_TEXT SHOWN:_

-- -- --

Re: Berber/Tifinagh (was: Swahili & Banthu)

From: Kenneth Whistler (kenw@sybase.com)
Date: Mon Nov 10 2003 - 18:57:20 EST

  • Next message: Michael Everson: "Re: Re[2]: Berber/Tifinagh (was: Swahili & Banthu)"

    Philippe Verdy wrote:

    > You seem to forget that Tifinagh is not a unified script, but a set of
    > separate
    > scripts where the same glyphs are used with distinct semantic functions.

    I think Philippe is running off the rails here.

    Tifinagh is a script. It comes in a number of local varieties,
    adapted to different languages and with local variations in
    glyph preferences. It will be encoded as a *single* script in
    Unicode, since encoding all the local orthographic varieties
    as distinct scripts would really not be a service to anyone
    who wants this script encoded for enabling IT processing of
    Berber textual data.

    The situation for Tifinagh can be profitably compared with the
    Unified Canadian Aboriginal Syllabics, I think. (U+1401..U+1676)

-- -- --

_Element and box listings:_
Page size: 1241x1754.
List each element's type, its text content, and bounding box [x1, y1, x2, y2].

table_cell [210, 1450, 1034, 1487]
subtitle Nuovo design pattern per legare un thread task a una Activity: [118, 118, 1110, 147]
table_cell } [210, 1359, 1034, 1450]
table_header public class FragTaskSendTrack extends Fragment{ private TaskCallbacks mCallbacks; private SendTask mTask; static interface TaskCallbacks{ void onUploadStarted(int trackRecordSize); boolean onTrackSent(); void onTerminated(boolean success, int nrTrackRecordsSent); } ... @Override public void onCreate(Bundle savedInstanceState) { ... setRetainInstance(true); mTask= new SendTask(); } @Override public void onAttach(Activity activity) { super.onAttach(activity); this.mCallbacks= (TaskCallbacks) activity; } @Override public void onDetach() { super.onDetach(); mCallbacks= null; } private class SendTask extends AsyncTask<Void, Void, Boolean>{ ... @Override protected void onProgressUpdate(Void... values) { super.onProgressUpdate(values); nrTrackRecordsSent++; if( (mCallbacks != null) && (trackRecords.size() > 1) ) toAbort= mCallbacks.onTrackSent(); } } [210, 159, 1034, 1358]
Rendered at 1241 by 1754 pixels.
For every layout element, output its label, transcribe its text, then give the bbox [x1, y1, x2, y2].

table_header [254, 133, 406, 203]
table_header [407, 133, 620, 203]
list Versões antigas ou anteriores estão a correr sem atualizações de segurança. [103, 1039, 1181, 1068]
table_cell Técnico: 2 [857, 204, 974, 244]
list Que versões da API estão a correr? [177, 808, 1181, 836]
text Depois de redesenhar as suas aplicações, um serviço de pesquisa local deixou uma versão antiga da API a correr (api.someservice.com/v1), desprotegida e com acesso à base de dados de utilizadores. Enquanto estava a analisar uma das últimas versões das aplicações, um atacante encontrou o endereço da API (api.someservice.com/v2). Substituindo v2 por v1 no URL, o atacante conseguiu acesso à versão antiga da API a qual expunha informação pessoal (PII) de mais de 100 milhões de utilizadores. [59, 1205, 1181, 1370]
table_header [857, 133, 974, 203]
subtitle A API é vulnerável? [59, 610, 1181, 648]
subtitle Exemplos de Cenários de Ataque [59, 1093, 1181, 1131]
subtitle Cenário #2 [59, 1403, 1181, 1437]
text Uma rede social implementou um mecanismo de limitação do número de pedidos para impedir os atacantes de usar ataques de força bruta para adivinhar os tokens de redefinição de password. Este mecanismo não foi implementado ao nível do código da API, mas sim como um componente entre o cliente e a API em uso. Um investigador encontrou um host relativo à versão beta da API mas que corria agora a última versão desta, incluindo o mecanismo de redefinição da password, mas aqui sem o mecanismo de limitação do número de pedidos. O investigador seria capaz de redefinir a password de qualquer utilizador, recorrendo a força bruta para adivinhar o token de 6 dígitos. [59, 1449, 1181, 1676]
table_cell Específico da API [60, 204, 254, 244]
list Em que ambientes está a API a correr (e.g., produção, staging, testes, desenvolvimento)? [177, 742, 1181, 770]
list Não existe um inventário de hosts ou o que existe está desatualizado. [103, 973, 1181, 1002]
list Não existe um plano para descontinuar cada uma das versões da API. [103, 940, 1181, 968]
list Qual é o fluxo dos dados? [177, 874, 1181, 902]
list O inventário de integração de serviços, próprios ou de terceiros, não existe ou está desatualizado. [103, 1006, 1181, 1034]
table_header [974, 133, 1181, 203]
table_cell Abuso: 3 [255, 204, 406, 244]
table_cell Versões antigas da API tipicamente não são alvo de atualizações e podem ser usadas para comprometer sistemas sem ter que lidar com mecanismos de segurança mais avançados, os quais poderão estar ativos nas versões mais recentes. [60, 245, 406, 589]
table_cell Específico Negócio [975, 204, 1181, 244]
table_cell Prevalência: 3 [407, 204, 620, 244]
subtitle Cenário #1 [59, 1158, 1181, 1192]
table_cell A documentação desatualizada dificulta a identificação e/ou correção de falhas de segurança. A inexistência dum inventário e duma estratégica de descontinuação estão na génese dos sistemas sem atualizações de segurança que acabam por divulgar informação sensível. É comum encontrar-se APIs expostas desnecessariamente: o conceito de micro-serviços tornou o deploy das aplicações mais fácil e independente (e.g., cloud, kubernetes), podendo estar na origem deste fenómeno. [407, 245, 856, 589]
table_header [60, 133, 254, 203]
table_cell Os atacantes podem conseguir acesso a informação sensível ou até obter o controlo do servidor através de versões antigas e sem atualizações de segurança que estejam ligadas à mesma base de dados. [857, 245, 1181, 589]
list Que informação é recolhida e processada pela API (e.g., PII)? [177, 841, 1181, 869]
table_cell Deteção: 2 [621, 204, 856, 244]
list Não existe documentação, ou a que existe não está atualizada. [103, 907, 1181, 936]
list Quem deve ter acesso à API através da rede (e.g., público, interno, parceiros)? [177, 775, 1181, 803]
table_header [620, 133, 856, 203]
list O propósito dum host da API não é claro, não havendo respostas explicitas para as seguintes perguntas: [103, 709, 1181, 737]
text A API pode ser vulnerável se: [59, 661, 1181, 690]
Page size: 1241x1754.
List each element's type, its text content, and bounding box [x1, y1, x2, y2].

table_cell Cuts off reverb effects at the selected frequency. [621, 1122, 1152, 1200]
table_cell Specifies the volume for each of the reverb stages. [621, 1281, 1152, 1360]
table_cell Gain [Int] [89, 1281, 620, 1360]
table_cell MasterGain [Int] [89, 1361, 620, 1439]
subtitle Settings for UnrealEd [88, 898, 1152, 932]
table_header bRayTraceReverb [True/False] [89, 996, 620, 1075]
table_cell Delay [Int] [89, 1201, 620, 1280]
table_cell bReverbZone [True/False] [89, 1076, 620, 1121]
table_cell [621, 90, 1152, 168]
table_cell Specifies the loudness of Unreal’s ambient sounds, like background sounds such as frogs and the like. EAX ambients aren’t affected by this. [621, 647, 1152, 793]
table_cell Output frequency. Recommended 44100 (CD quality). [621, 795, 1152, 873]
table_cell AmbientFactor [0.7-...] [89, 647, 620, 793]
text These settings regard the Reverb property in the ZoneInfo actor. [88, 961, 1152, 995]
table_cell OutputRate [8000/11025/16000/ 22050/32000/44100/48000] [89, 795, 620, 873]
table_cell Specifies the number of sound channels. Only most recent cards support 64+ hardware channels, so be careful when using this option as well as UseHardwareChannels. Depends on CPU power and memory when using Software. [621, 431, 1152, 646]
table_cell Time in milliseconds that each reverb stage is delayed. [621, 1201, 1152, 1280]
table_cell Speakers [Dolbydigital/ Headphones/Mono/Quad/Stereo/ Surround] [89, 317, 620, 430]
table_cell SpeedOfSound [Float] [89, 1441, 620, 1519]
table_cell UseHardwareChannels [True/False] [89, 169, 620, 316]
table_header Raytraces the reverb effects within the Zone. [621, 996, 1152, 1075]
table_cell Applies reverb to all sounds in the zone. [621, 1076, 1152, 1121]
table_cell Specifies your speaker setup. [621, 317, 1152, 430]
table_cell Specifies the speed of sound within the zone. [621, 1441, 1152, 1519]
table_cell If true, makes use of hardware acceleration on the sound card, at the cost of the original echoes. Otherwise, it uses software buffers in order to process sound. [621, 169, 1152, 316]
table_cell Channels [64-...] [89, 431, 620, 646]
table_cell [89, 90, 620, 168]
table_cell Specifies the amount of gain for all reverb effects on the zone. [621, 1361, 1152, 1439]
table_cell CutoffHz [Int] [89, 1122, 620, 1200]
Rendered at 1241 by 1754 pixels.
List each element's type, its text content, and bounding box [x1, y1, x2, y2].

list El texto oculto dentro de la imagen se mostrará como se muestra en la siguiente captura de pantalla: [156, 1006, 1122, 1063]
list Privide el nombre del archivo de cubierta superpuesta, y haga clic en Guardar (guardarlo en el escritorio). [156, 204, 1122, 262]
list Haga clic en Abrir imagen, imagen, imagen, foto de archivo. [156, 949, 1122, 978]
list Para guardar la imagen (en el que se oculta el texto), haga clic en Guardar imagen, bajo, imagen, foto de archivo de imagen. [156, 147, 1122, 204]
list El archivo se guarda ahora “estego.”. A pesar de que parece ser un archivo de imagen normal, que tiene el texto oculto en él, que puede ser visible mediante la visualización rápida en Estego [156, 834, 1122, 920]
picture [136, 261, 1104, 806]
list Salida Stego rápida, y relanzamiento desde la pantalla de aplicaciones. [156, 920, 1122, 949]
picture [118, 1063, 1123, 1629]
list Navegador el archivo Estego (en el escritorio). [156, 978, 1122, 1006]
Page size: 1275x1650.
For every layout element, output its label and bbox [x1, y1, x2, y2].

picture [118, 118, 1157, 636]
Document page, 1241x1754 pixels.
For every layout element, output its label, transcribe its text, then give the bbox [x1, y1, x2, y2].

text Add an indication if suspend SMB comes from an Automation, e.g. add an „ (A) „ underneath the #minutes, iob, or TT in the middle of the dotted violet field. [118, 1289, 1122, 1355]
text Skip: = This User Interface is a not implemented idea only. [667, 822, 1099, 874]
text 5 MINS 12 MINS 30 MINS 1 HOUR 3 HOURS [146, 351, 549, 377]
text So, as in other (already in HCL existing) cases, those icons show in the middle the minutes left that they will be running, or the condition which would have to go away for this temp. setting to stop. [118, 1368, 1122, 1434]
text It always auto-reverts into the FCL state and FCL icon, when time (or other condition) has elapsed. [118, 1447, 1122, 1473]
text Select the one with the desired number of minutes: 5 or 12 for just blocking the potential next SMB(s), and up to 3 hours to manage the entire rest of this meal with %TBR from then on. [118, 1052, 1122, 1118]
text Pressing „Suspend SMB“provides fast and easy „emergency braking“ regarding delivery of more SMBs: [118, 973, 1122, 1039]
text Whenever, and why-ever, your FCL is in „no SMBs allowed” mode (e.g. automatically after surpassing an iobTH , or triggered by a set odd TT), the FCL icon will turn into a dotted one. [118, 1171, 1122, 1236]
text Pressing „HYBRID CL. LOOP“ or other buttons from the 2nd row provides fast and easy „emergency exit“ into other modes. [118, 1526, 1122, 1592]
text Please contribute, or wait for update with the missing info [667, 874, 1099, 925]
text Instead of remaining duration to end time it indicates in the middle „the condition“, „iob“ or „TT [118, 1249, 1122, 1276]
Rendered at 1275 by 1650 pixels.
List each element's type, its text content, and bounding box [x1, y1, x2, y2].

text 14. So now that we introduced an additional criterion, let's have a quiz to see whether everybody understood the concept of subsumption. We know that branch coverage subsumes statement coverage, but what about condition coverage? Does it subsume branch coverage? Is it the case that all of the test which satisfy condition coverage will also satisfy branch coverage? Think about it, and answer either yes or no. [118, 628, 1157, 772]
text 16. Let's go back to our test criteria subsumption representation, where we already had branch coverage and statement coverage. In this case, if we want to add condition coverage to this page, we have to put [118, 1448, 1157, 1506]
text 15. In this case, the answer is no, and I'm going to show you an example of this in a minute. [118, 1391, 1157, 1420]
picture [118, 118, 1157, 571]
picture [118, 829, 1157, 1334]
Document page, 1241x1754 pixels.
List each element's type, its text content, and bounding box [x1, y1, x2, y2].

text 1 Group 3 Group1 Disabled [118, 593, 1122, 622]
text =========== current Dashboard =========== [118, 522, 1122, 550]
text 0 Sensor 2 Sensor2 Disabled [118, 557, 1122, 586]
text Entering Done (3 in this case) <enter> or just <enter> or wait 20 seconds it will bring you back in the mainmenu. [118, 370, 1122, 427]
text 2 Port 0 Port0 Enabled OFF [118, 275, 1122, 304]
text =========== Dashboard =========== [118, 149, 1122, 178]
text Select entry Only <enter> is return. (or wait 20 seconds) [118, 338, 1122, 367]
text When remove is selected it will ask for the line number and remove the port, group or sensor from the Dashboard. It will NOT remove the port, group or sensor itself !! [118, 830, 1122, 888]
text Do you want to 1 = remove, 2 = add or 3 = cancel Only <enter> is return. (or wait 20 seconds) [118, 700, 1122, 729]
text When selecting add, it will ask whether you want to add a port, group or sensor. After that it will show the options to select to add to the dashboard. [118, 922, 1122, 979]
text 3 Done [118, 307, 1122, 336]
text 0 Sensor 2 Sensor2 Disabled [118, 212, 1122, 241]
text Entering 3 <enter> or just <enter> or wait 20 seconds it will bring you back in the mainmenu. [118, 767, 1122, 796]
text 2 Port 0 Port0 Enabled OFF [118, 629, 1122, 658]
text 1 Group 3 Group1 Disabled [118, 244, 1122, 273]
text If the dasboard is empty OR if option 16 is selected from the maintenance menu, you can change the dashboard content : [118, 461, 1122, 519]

-- -- --

_PROBLEMS TO SOLVE:_
(a) According to the Tifinagh post, how will Tifinagh be encoded in Unicode?
(b) Pick up the Tifinagh post after its final sentence and keep writing it.
The items play no part in any of the tasks.

_RESULTS BY TASK:_
(a) As a single script.

(b)
    The Cree syllabics were adapted all across Canada, and in that
    case across major language family boundaries, from Algonquian
    languages into Athabaskan and Inuit languages. During that process,
    there were many extensions, reuses, adaptations, and inconsistencies
    in the symbolic usage. Rather than encode a half dozen different
    "scripts" for this, one for each local orthographic tradition, the
    entire script was carefully "unified" to enable representation of
    any of the local varieties accurately with the overall script
    encoding. I suspect that a similar approach will be required to
    finish the encoding of Tifinagh.

    > Byt itself, ignoring all other transliteration to Latin and Arabic, "the"
    > Tifinagh
    > scripts are already cyphers of another variant of Tifinagh script.

    This is a complete misuse of the term "cypher".

    There are differences in glyph usage, and there may be differences
    in character usage (depending on the solution chosen for the
    encoding) between local, historic varieties of Tifinagh. These
    differences can be mapped against each other, but such a mapping
    does not constitute a "cypher", any more than local Runic traditions
    (Nordic, Germanic, Anglo-Friesian) are ciphers of each other.

    >
    > And I think it is the major issue which requires to choose a policy for its
    > encoding. If characters are encoded by their names (as they should in
    > Unicode)

    They are not, nor should they be.

    > then we are unable to produce an accurate chart showing "representative
    > glyphs", as no variant of the script covers the whole abstract character
    > set,
    > and so this would require several charts, i.e. multiple glyphs for the same
    > abstract character.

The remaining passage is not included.